The interaction between the two gave Roberts a calming feeling that Paxton was all-in as a first-year Dodger and would do whatever it took to help the team.
“It gave somebody else an opportunity to go there and pitch and make 70,000 bucks,” Roberts told Jack Harris of the Los Angeles Times. “But his whole point was, ‘Whatever it takes to get me ready.’ And that right there shows me a lot.”
From that moment on, all Paxton has done is win. Paxton, who starts Friday in Cincinnati, is 5-0 with an ERA of 2.84 through his first eight starts of the season. Two starts ago in San Diego was his best yet. Paxton silenced the hostile Padres crowd for six shutout innings in a four-hit, four-strikeout, zero-walk performance.
“Every time he takes the mound,” Roberts said, “he is just putting us in a position to win.”
Before starting in San Diego on May 11, Paxton led the league with 24 walks. He has now gone two consecutive starts without surrendering a free pass and completing six innings.
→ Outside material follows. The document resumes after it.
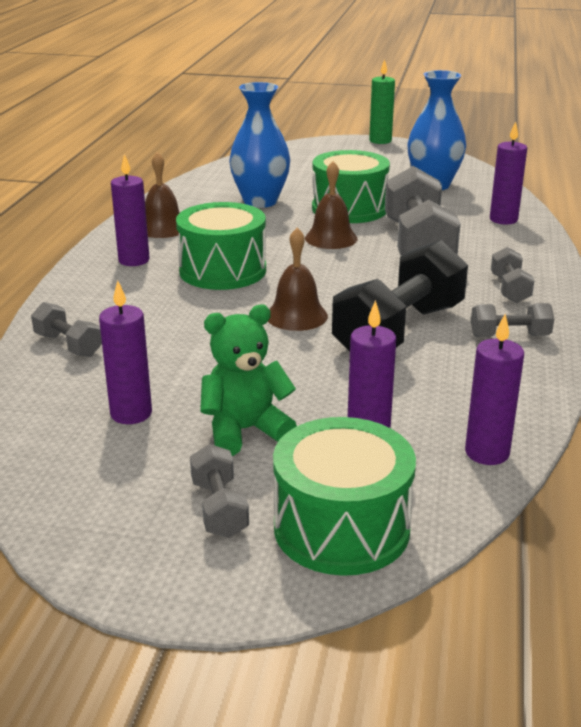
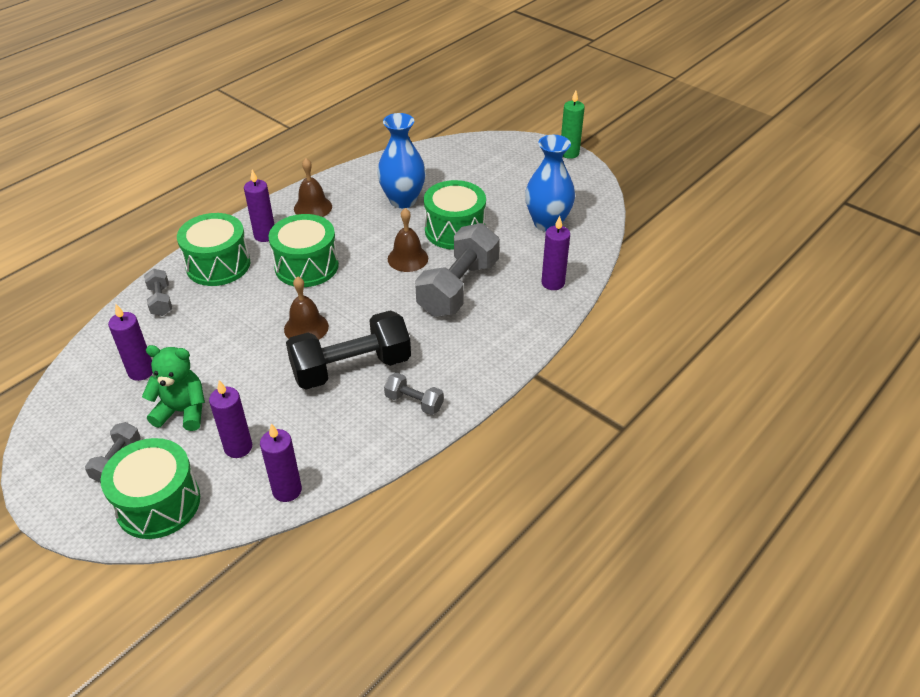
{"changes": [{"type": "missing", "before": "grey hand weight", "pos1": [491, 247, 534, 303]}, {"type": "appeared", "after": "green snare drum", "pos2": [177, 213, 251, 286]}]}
“Every player is going to say they compete, but this guy just sort of wills himself to success,” Roberts said after Paxton’s last start, Friday against the Reds. “He got two ground-ball double plays that kept his pitch count down. … Even without his best stuff, he goes deep in games and takes care of our bullpen.”
The 10-year veteran has only allowed four runs once this season and has pitched at least six innings in all three starts in May. He continues to strengthen and has proven that he shouldn’t be overlooked as a backend-of-the-rotation guy because he has yet to lose.